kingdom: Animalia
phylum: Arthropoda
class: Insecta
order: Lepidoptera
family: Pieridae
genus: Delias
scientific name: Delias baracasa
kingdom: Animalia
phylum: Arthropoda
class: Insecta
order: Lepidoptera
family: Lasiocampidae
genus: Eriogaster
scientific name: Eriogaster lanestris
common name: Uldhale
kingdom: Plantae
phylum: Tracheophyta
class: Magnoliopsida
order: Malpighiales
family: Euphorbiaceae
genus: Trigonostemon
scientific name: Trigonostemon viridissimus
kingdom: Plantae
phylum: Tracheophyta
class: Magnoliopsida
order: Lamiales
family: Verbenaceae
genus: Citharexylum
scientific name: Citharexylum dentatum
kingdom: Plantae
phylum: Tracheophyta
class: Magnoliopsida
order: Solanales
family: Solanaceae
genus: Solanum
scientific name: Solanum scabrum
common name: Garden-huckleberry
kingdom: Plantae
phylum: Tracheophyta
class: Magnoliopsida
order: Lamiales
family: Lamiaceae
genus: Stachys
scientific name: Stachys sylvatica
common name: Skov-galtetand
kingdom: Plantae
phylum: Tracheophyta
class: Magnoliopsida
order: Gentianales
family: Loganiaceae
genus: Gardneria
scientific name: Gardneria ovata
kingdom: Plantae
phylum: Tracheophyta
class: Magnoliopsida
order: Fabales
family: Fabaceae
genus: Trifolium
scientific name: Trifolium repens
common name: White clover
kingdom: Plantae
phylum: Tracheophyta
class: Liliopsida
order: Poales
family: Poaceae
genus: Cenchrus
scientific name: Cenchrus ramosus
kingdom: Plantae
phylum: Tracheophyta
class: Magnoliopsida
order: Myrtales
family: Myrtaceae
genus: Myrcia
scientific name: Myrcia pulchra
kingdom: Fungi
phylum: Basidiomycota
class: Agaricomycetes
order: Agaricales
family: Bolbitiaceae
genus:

> EXERCISE DETAILS: Rewrite the whole listing with "common name" changed to "vernacular name" wherever it occurs, leaving everything else the same.

> FINISHED TASK:
kingdom: Animalia
phylum: Arthropoda
class: Insecta
order: Lepidoptera
family: Pieridae
genus: Delias
scientific name: Delias baracasa
kingdom: Animalia
phylum: Arthropoda
class: Insecta
order: Lepidoptera
family: Lasiocampidae
genus: Eriogaster
scientific name: Eriogaster lanestris
vernacular name: Uldhale
kingdom: Plantae
phylum: Tracheophyta
class: Magnoliopsida
order: Malpighiales
family: Euphorbiaceae
genus: Trigonostemon
scientific name: Trigonostemon viridissimus
kingdom: Plantae
phylum: Tracheophyta
class: Magnoliopsida
order: Lamiales
family: Verbenaceae
genus: Citharexylum
scientific name: Citharexylum dentatum
kingdom: Plantae
phylum: Tracheophyta
class: Magnoliopsida
order: Solanales
family: Solanaceae
genus: Solanum
scientific name: Solanum scabrum
vernacular name: Garden-huckleberry
kingdom: Plantae
phylum: Tracheophyta
class: Magnoliopsida
order: Lamiales
family: Lamiaceae
genus: Stachys
scientific name: Stachys sylvatica
vernacular name: Skov-galtetand
kingdom: Plantae
phylum: Tracheophyta
class: Magnoliopsida
order: Gentianales
family: Loganiaceae
genus: Gardneria
scientific name: Gardneria ovata
kingdom: Plantae
phylum: Tracheophyta
class: Magnoliopsida
order: Fabales
family: Fabaceae
genus: Trifolium
scientific name: Trifolium repens
vernacular name: White clover
kingdom: Plantae
phylum: Tracheophyta
class: Liliopsida
order: Poales
family: Poaceae
genus: Cenchrus
scientific name: Cenchrus ramosus
kingdom: Plantae
phylum: Tracheophyta
class: Magnoliopsida
order: Myrtales
family: Myrtaceae
genus: Myrcia
scientific name: Myrcia pulchra
kingdom: Fungi
phylum: Basidiomycota
class: Agaricomycetes
order: Agaricales
family: Bolbitiaceae
genus:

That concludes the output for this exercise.